◆ Things to do ◆
1/ According to the passage on neural networks, which team developed Google Translate?
2/ In the passage on neural networks, switch "black boxes" to "sealed containers" and reproduce the text starting with "Looking back at" and going on through "below the surface.".

◆ Reading text ◆
::::::

Drawing on vast data to find patterns, AI can similarly be trained to do things like image recognition at speed – resulting in them being incorporated into facial recognition, for instance. This ability to identify patterns has led to many other applications, such as predicting stock markets. Neural networks are changing how we interpret and communicate too. Developed by the Google Brain Team, Google Translate is another prominent application of a neural network.

Looking back at the history of neural networks tells us something important about the automated decisions that define our present or those that will have a possibly more profound impact in the future. Their presence also tells us that we are likely to understand the decisions and impacts of AI even less over time.

These systems are not simply black boxes, they are not just hidden bits of a system that can’t be seen or understood. There is a good chance that the greater the impact that artificial intelligence comes to have in our lives the less we will understand how or why.

The mystery is even coded into the very form and discourse of the neural network. They come with deeply piled layers – hence the phrase deep learning – and within those depths are the even more mysterious sounding “hidden layers”. The mysteries of these systems are deep below the surface.

::::::

◆ Data shown ◆
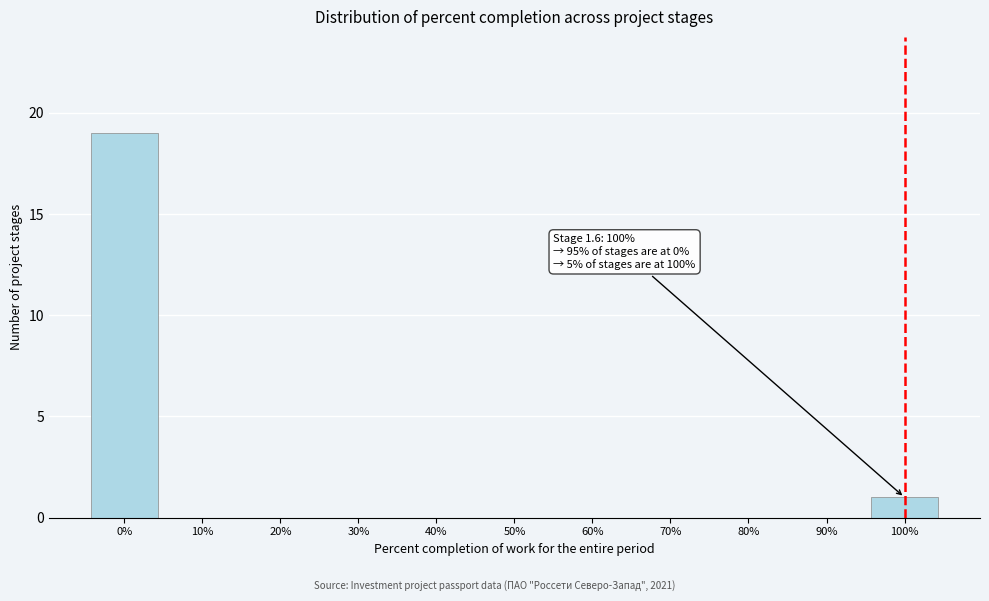

Reading right to left, extract all data points from this chart.

100%=1	90%=0	80%=0	70%=0	60%=0	50%=0	40%=0	30%=0	20%=0	10%=0	0%=19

::::::

◆ Results for each task ◆
1/ The Google Brain Team

2/
Looking back at the history of neural networks tells us something important about the automated decisions that define our present or those that will have a possibly more profound impact in the future. Their presence also tells us that we are likely to understand the decisions and impacts of AI even less over time.

These systems are not simply sealed containers, they are not just hidden bits of a system that can’t be seen or understood. There is a good chance that the greater the impact that artificial intelligence comes to have in our lives the less we will understand how or why.

The mystery is even coded into the very form and discourse of the neural network. They come with deeply piled layers – hence the phrase deep learning – and within those depths are the even more mysterious sounding “hidden layers”. The mysteries of these systems are deep below the surface.